Which Booker Prize-winner could give Hollywood the boot in the arse it needs and secretly craves? Roddy Doyle, that's who. His Barrytown Trilogy (The Commitments, The Snapper, The Van) is somewhat more consistent than the Godfather Trilogy and less dependent on film tradition. His flicks don't exactly blow Coppola's away, but they're at least as good at sparking a family to rampageous life. It's not images that render Doyle's Dublin Rabbitte clan--it's the talk. Doyle's characters are comets of conversation, a bit like Preston Sturges heroes, daredevilishly suspended in thin plots by sheer velocity and nerve.
Doyle was a Dublin schoolteacher who poured his students' joie de vivre into a novel, The Commitments (1991), about scrappy Irish dole kids who become a soul band.

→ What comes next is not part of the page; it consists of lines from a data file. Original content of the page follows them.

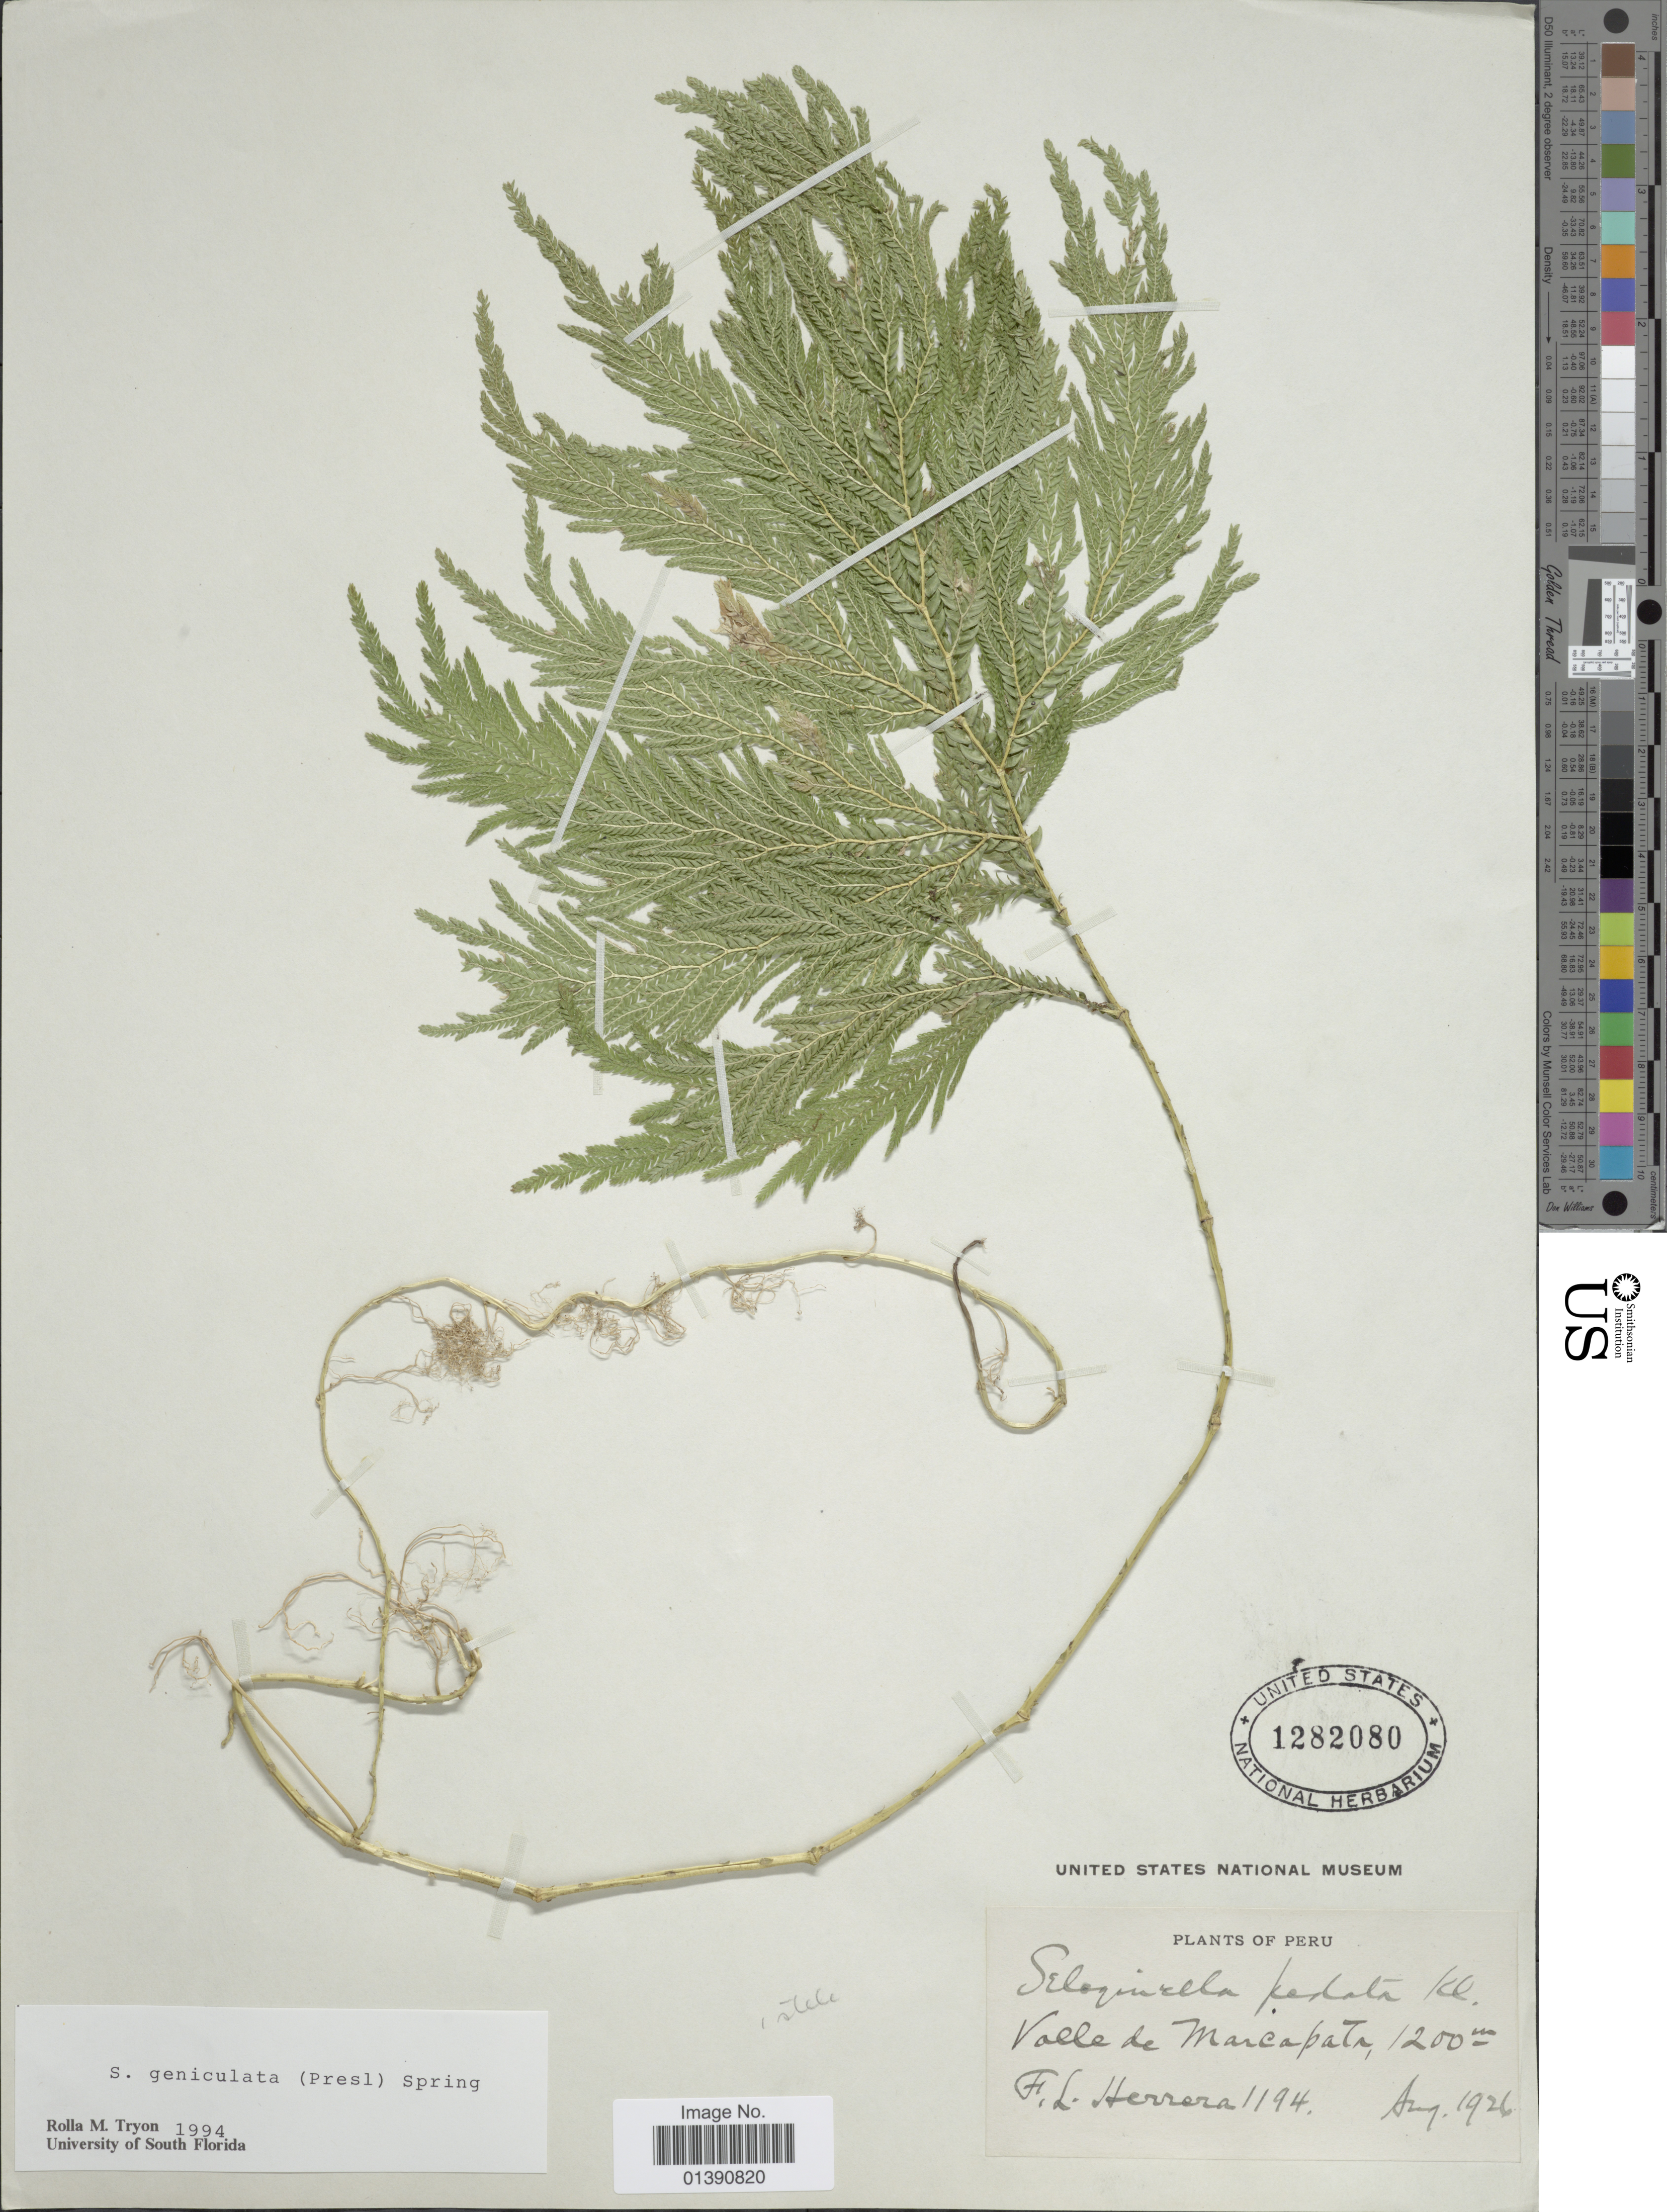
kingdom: Plantae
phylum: Tracheophyta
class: Lycopodiopsida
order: Selaginellales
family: Selaginellaceae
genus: Selaginella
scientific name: Selaginella geniculata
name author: (C. Presl) Spring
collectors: F. L. Herrera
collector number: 1194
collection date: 1926-08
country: Peru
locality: Valle de Marcapata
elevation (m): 1200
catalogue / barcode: US 1282080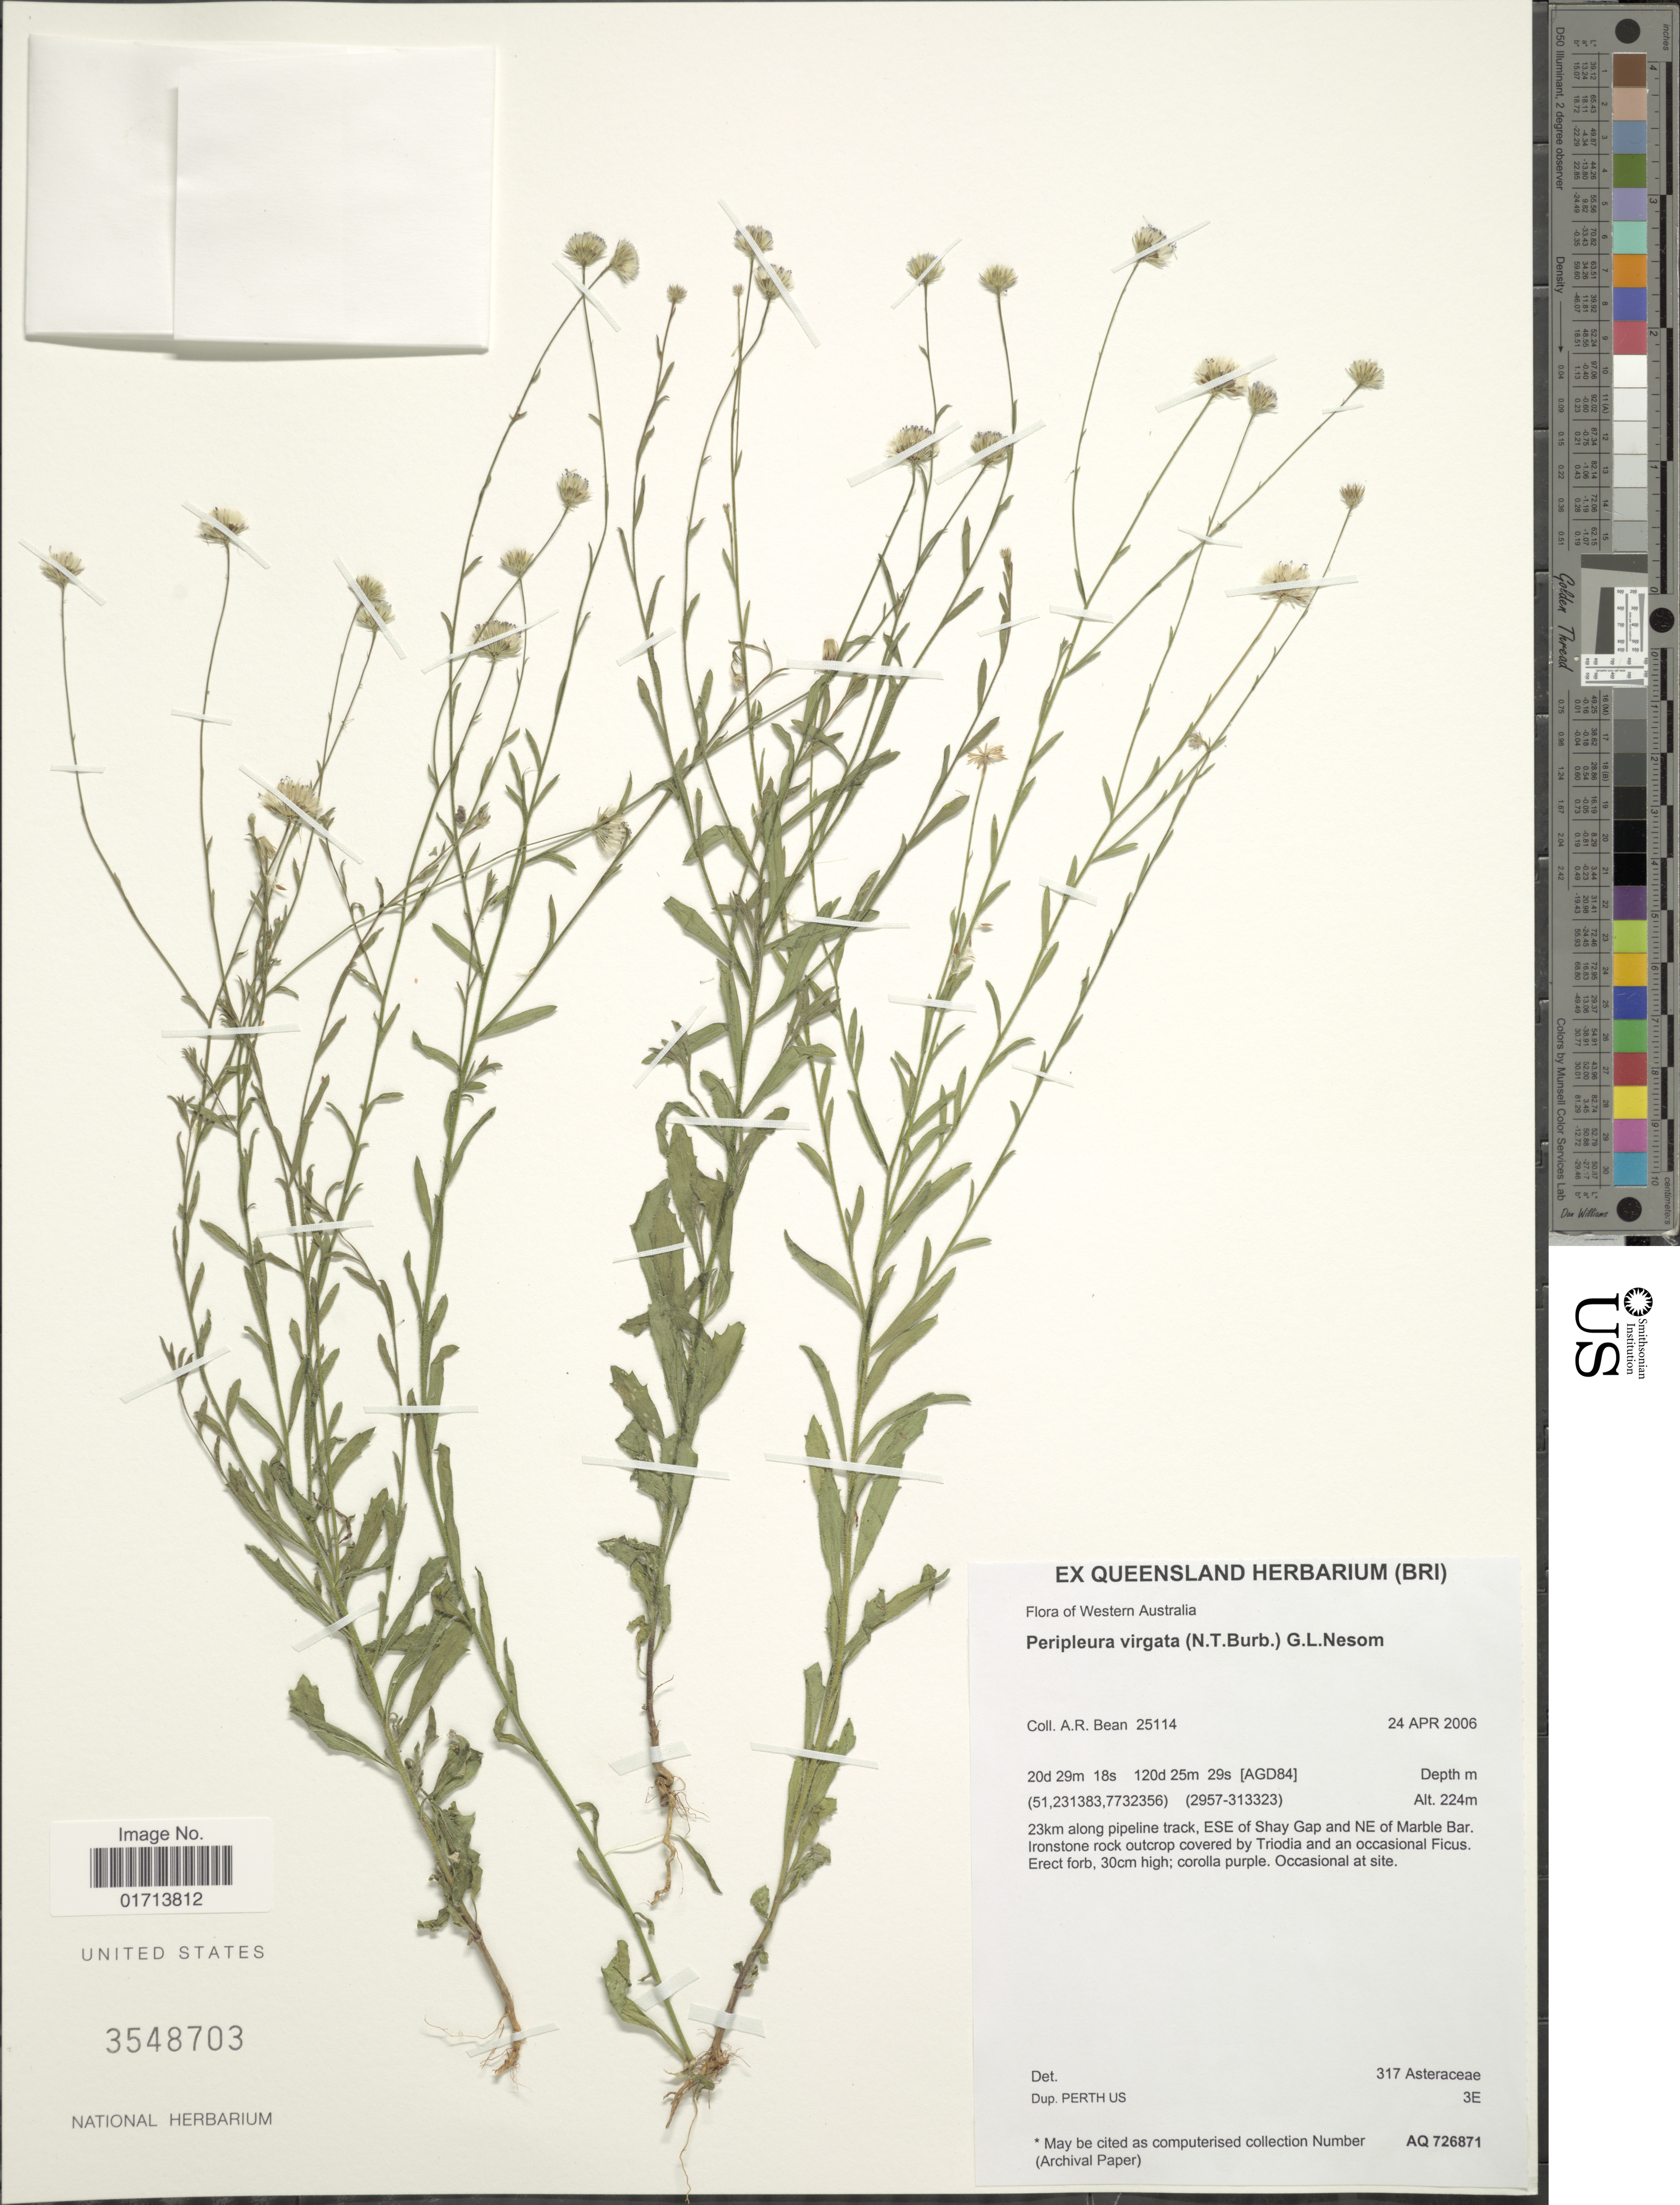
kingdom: Plantae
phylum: Tracheophyta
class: Magnoliopsida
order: Asterales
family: Asteraceae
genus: Peripleura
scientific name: Peripleura virgata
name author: (N.T. Burb.) G.L. Nesom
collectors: A. R. Bean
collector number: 25114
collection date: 2006-04-24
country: Australia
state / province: Western Australia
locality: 23km along pipeline track, ESE of Shay Gap and NE of Marble Bar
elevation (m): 224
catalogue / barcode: US 3548703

When publishers returned it unopened, Doyle published it himself; then Alan Parker's posse buffed it into one of the best music movies ever, realer-seeming than the current exquisite memory film Almost Famous. It succeeds because it celebrates failure with integrity. As they say about soul music in the film, "It grabs you by the balls and lifts you above the shite."
The Commitments is the best Doyle film because it has Hollywood polish and story shape, but what makes it great is Doyle's untutored talent for dialogue in a medium dominated by words overprocessed and extruded by studios in terror of an original syllable. The Snapper (1993), made for BBC peanuts by Stephen Frears, a London genius who flops whenever he tries to go Hollywood, is a haphazard tale of unwed Dublin motherhood. Lost from the novel it's based on is the inside tour of the mother's thoughts, but still, it's a pure jolt of Doyle dialogue, uncut by movie pros.